Esta expresión indigenista y moderna, convertida en estilo oficial del Estado mexicano, es la que llega hasta nosotros en las enfáticas construcciones de hormigón visto de Teodoro Gonzalez de Leon, Abraham Zabludovsky, Alejandro Zohn o Francisco Serrano, que evocan las sólidas masas y rotundos ritmos de la arquitectura prehispánica con sobria grandilocuencia y ocasional escenografía; o en el colosalismo neoazteca de Agustín Hernández. En todos ellos la monumentalidad escultórica y la ostentación estructural, alimentadas por la prosperidad efímera del petróleo, llegaron a extremos que nunca alcanzaron ni Pedro Ramírez Vazquez en su Museo Nacional de Antropología ni el español Félix Candela en sus delicadas iglesias cubiertas por cascaras de hormigón. 

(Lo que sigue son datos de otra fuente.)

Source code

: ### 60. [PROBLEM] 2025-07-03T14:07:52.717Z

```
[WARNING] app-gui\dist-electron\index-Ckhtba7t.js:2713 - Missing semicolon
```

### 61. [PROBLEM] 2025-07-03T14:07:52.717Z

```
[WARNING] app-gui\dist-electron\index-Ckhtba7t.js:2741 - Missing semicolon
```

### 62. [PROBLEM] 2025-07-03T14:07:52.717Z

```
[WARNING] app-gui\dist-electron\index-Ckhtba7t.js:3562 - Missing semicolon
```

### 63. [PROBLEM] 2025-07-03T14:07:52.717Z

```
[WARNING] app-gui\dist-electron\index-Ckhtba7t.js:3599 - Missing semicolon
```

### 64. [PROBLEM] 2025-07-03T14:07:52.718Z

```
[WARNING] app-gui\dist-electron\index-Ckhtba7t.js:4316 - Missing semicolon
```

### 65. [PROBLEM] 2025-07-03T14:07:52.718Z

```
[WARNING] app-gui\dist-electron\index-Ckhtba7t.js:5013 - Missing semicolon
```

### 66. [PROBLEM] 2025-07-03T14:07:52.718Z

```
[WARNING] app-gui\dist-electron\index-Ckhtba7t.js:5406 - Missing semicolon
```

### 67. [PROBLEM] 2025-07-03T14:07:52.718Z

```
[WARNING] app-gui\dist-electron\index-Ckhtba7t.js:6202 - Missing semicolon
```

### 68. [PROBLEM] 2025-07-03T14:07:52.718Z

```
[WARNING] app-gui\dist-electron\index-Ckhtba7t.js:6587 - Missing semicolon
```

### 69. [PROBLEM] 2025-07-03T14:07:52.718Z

En contraste con este funcionalismo colosal y decorado, de toscos hormigones, la arquitectura refinada y oculta de Luis Barragán extrae su emoción de la combinación del minimalismo moderno con los volúmenes opacos de la tradición colonial hispánica y los colores vivos —rosa, naranja, violeta— de la edificación vernácula mexicana. En la escasa obra de Barragán, de la urbanización en terreno de rocas volcánicas de El Pedregal a las fuentes y estanques de Las Arboledas, Los Clubes o la Cuadra de San Cristóbal, los contrastes violentos de colores y texturas definen recintos íntimos y precisos, de extrema depuración formal. Proyectado a la fama internacional por la obtención del premio Pritzker en 1980, Barragán era a su muerte en 1988 el más popular e imitado de los arquitectos latinoamericanos. 

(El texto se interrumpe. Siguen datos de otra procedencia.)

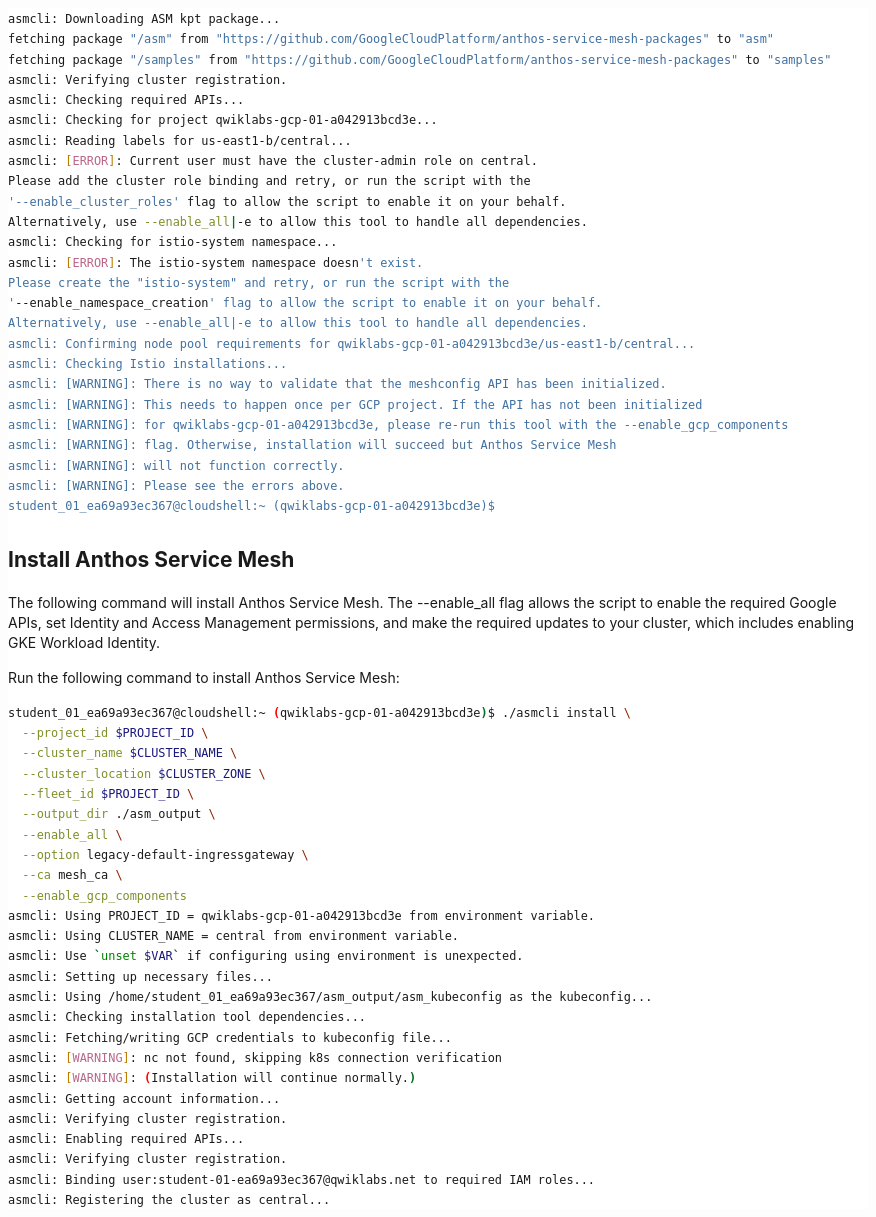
 ```sh
asmcli: Downloading ASM kpt package...
fetching package "/asm" from "https://github.com/GoogleCloudPlatform/anthos-service-mesh-packages" to "asm"
fetching package "/samples" from "https://github.com/GoogleCloudPlatform/anthos-service-mesh-packages" to "samples"
asmcli: Verifying cluster registration.
asmcli: Checking required APIs...
asmcli: Checking for project qwiklabs-gcp-01-a042913bcd3e...
asmcli: Reading labels for us-east1-b/central...
asmcli: [ERROR]: Current user must have the cluster-admin role on central.
Please add the cluster role binding and retry, or run the script with the
'--enable_cluster_roles' flag to allow the script to enable it on your behalf.
Alternatively, use --enable_all|-e to allow this tool to handle all dependencies.
asmcli: Checking for istio-system namespace...
asmcli: [ERROR]: The istio-system namespace doesn't exist.
Please create the "istio-system" and retry, or run the script with the
'--enable_namespace_creation' flag to allow the script to enable it on your behalf.
Alternatively, use --enable_all|-e to allow this tool to handle all dependencies.
asmcli: Confirming node pool requirements for qwiklabs-gcp-01-a042913bcd3e/us-east1-b/central...
asmcli: Checking Istio installations...
asmcli: [WARNING]: There is no way to validate that the meshconfig API has been initialized.
asmcli: [WARNING]: This needs to happen once per GCP project. If the API has not been initialized
asmcli: [WARNING]: for qwiklabs-gcp-01-a042913bcd3e, please re-run this tool with the --enable_gcp_components
asmcli: [WARNING]: flag. Otherwise, installation will succeed but Anthos Service Mesh
asmcli: [WARNING]: will not function correctly.
asmcli: [WARNING]: Please see the errors above.
student_01_ea69a93ec367@cloudshell:~ (qwiklabs-gcp-01-a042913bcd3e)$ 
```

## Install Anthos Service Mesh

The following command will install Anthos Service Mesh. The  --enable_all flag allows the script to enable the required Google APIs,  set Identity and Access Management permissions, and make the required  updates to your cluster, which includes enabling GKE Workload Identity.

Run the following command to install Anthos Service Mesh:

```sh
student_01_ea69a93ec367@cloudshell:~ (qwiklabs-gcp-01-a042913bcd3e)$ ./asmcli install \
  --project_id $PROJECT_ID \
  --cluster_name $CLUSTER_NAME \
  --cluster_location $CLUSTER_ZONE \
  --fleet_id $PROJECT_ID \
  --output_dir ./asm_output \
  --enable_all \
  --option legacy-default-ingressgateway \
  --ca mesh_ca \
  --enable_gcp_components
asmcli: Using PROJECT_ID = qwiklabs-gcp-01-a042913bcd3e from environment variable.
asmcli: Using CLUSTER_NAME = central from environment variable.
asmcli: Use `unset $VAR` if configuring using environment is unexpected.
asmcli: Setting up necessary files...
asmcli: Using /home/student_01_ea69a93ec367/asm_output/asm_kubeconfig as the kubeconfig...
asmcli: Checking installation tool dependencies...
asmcli: Fetching/writing GCP credentials to kubeconfig file...
asmcli: [WARNING]: nc not found, skipping k8s connection verification
asmcli: [WARNING]: (Installation will continue normally.)
asmcli: Getting account information...
asmcli: Verifying cluster registration.
asmcli: Enabling required APIs...
asmcli: Verifying cluster registration.
asmcli: Binding user:student-01-ea69a93ec367@qwiklabs.net to required IAM roles...
asmcli: Registering the cluster as central...
```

Su herencia, que está presente también en constructores meticulosos y ensimismados como Carlos Mijares, fue recogida muy significativamente por Ricardo Legorreta, un discípulo y colaborador de Villagrán que enriqueció las formas racionales de este con el cromatismo rotundo y las texturas rusticas de Barragán, y que tuvo la ocasión de trabajar, en obras como el Hotel Camino Real, con Mathias Goeritz, un escultor que había sido igualmente colaborador de Barragán en las torres de Ciudad Satélite. Legorreta, que ha construido numerosas obras en los Estados Unidos, es hoy el arquitecto de mayor éxito comercial y de mayor prestigio internacional de México.

La difícil identidad

Aunque las nuevas generaciones transitan en general por derroteros más próximos a la vanguardia anglosajona, lo cierto es que el monumentalismo azteca de Teodoro Gonzalez de Leon y la plástica cosmopolita de Ricardo Legorreta representan actualmente los dos polos más reconocibles del debate mexicano: la exaltación patriótica de la identidad nacional a través de los encargos públicos, y la promoción mediática de la personalidad individual a través de los encargos privados. Entre la solemnidad procesional del Palacio de Justicia Federal o la retórica escultórica del Fondo de Cultura Económica, y el intimismo colorista del Museo de Monterrey o la elegancia volumétrica y cromática del conjunto Solana, construido para la compañía IBM en Texas, existe una distancia ideológica y simbólica que explica bien tanto las dificultades para realizar un balance del pasado cultural en las exposiciones de Bruselas —que permanecerán abiertas hasta el último día del año—, como los obstáculos para alcanzar una visión unánime del futuro económico que se debate en Washington a partir del próximo 18 de noviembre. 

Octavio Paz, el poeta mexicano que tan admirablemente reconcilia en su persona y en su obra la herencia indígena y la española, la tradición y la innovación, la voluntad de afirmación nacional y el espíritu cosmopolita, escribió en 1949: ≪Hoy lucho a solas con una palabra. La que me pertenece, a la que pertenezco: ¿cara o cruz, águila o sol? ≫ Casi medio siglo después, dejando atrás el laberinto de la soledad, los mexicanos siguen formulándose el mismo interrogante.